Congressman Robert Aderholt (R-Ala.) also voiced his concern for Hongkongers’ freedoms and condemned communist China for the arrests under the so-called national security law.

“The arrests taking place in Hong Kong are dispicable acts of communist oppression,” he wrote in a post on Twitter. “China’s security laws go against every fabric of freedom and free speech that exist. The CCP must be held responsible on a global stage.”

‘Like North Korea Defectors, They Are Hong Kong Defectors’

Sang Pu, Hong Kong commentator and lawyer, told RFA: “It is a never-heard-of story for Hongkongers to venture into the U.S. consulate for protection. Evidence suggests that the situation in Hong Kong [after the passing of Beijing’s national security law] is increasingly exacerbated; and that many residents are expecting to flee Hong Kong.”

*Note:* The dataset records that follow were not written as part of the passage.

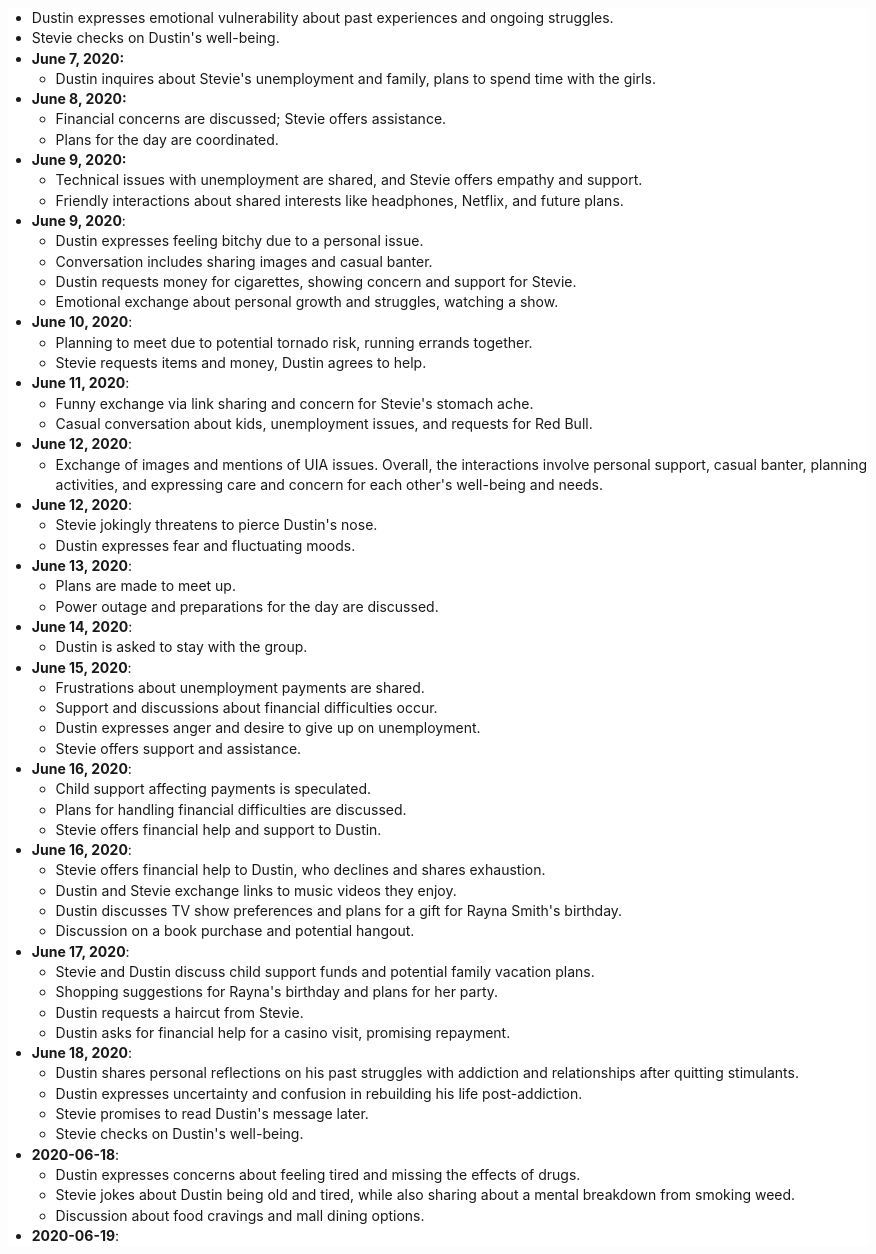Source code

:   - Dustin expresses emotional vulnerability about past experiences and ongoing struggles.
  - Stevie checks on Dustin's well-being.
- **June 7, 2020:**
  - Dustin inquires about Stevie's unemployment and family, plans to spend time with the girls.
- **June 8, 2020:**
  - Financial concerns are discussed; Stevie offers assistance.
  - Plans for the day are coordinated.
- **June 9, 2020:**
  - Technical issues with unemployment are shared, and Stevie offers empathy and support.
  - Friendly interactions about shared interests like headphones, Netflix, and future plans.
- **June 9, 2020**:
  - Dustin expresses feeling bitchy due to a personal issue.
  - Conversation includes sharing images and casual banter.
  - Dustin requests money for cigarettes, showing concern and support for Stevie.
  - Emotional exchange about personal growth and struggles, watching a show.
- **June 10, 2020**:
  - Planning to meet due to potential tornado risk, running errands together.
  - Stevie requests items and money, Dustin agrees to help.
- **June 11, 2020**:
  - Funny exchange via link sharing and concern for Stevie's stomach ache.
  - Casual conversation about kids, unemployment issues, and requests for Red Bull.
- **June 12, 2020**:
  - Exchange of images and mentions of UIA issues.
Overall, the interactions involve personal support, casual banter, planning activities, and expressing care and concern for each other's well-being and needs.
- **June 12, 2020**:
  - Stevie jokingly threatens to pierce Dustin's nose.
  - Dustin expresses fear and fluctuating moods.
- **June 13, 2020**:
  - Plans are made to meet up.
  - Power outage and preparations for the day are discussed.
- **June 14, 2020**:
  - Dustin is asked to stay with the group.
- **June 15, 2020**:
  - Frustrations about unemployment payments are shared.
  - Support and discussions about financial difficulties occur.
  - Dustin expresses anger and desire to give up on unemployment.
  - Stevie offers support and assistance.
- **June 16, 2020**:
  - Child support affecting payments is speculated.
  - Plans for handling financial difficulties are discussed.
  - Stevie offers financial help and support to Dustin.
- **June 16, 2020**:
  - Stevie offers financial help to Dustin, who declines and shares exhaustion.
  - Dustin and Stevie exchange links to music videos they enjoy.
  - Dustin discusses TV show preferences and plans for a gift for Rayna Smith's birthday.
  - Discussion on a book purchase and potential hangout.
- **June 17, 2020**:
  - Stevie and Dustin discuss child support funds and potential family vacation plans.
  - Shopping suggestions for Rayna's birthday and plans for her party.
  - Dustin requests a haircut from Stevie.
  - Dustin asks for financial help for a casino visit, promising repayment.
- **June 18, 2020**:
  - Dustin shares personal reflections on his past struggles with addiction and relationships after quitting stimulants.
  - Dustin expresses uncertainty and confusion in rebuilding his life post-addiction.
  - Stevie promises to read Dustin's message later.
  - Stevie checks on Dustin's well-being.
- **2020-06-18**:
  - Dustin expresses concerns about feeling tired and missing the effects of drugs.
  - Stevie jokes about Dustin being old and tired, while also sharing about a mental breakdown from smoking weed.
  - Discussion about food cravings and mall dining options.
- **2020-06-19**:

He expressed that there could be a lot of Hong Kong defectors looking to leave the city, just like the crowds of North Korean defectors that were seen fleeing their home country after an armistice put on hold the Korean War.

However, Sang Pu said that it remains to be seen whether Hongkongers like Chung, even in the unlikely scenario of being granted asylum by the United States, would be allowed to safely depart Hong Kong. He believes that cooperation among all the parties concerned would be needed for the consulate to transfer such individuals safely to the airport.

The consulate granting political asylum would undoubtedly provoke a major diplomatic row between the United States and China, he said, and the consulate would face huge pressure from Beijing and the current Hong Kong government to release the claimants.

UK-based rights group Hong Kong Watch said in a statement on Tuesday that the arrests “demonstrate the need for a special U.N. envoy for Hong Kong to monitor the situation on the ground and report accurate and regular information on the deteriorating human rights situation to the international community.”

The group also urged governments to consider sanctions against those responsible for the attacks on basic freedoms in Hong Kong.

Exiled Hong Kong Activist: Path to Protection Getting Tougher

Honcques Laus, former student of the Open University of Hong Kong currently living in exile in the United Kingdom, told RFA that with Beijing’s national security law in effect in Hong Kong, the government has stepped up its efforts to crackdown on pro-democracy protesters.

He said that countless activists are facing political prosecution and prolonged surveillance, and quite a number of them have seen their passports seized by the local authorities, adding further difficulty to any attempts to apply for political asylum.